> Supplied entries

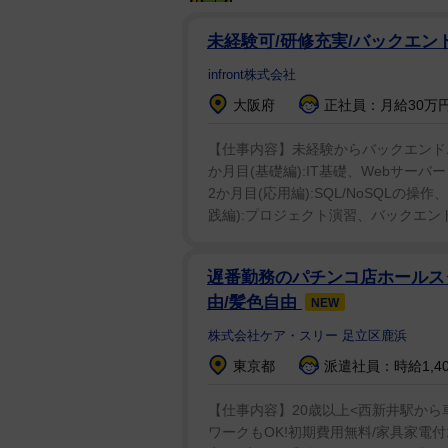
未経験可/研修充実/バックエ
infront株式会社
大阪府
正社員：月給30万円
【仕事内容】未経験からバックエンドエ
か月目(基礎編):IT基礎、Webサーバー・
2か月目(応用編):SQL/NoSQLの
践編):プロジェクト演習、バックエンド
遅番勤務のパチンコ店ホールス
由/髪色自由
NEW
株式会社ケア・スリー 足立区鹿浜
東京都
派遣社員：時給1,40
【仕事内容】20歳以上<西新井駅から車
ワークもOK!初期費用無料/家具家電付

> Prompt
Drop the images and repeat the data exactly.

> Answer section
未経験可/研修充実/バックエ
infront株式会社
大阪府
正社員：月給30万円
【仕事内容】未経験からバックエンドエ
か月目(基礎編):IT基礎、Webサーバー・
2か月目(応用編):SQL/NoSQLの
践編):プロジェクト演習、バックエンド
遅番勤務のパチンコ店ホールス
由/髪色自由
NEW
株式会社ケア・スリー 足立区鹿浜
東京都
派遣社員：時給1,40
【仕事内容】20歳以上<西新井駅から車
ワークもOK!初期費用無料/家具家電付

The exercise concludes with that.